• WHAT THE TASK ASKS:
Which lines of the data include the string "Barquitos"? List them all.
═══ EXTRACTED MATERIAL
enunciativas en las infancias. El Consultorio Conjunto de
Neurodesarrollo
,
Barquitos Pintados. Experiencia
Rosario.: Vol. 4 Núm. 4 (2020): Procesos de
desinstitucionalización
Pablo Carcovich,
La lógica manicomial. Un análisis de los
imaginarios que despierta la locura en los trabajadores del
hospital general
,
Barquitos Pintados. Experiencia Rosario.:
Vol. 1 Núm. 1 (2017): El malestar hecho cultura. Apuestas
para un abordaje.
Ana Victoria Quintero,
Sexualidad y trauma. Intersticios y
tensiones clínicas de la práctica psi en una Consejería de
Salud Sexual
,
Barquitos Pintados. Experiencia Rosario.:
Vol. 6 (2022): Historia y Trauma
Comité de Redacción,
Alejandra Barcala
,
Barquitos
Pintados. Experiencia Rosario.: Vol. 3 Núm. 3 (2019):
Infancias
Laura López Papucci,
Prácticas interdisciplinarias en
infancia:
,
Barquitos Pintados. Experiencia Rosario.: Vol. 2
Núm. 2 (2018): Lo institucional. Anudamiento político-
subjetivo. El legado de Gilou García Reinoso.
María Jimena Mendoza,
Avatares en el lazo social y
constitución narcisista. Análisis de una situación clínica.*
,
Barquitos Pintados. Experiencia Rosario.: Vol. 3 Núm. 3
══════
• TASK ANSWER:
Barquitos Pintados. Experiencia
Barquitos Pintados. Experiencia Rosario.:
Barquitos Pintados. Experiencia Rosario.:
Barquitos
Barquitos Pintados. Experiencia Rosario.: Vol. 2
Barquitos Pintados. Experiencia Rosario.: Vol. 3 Núm. 3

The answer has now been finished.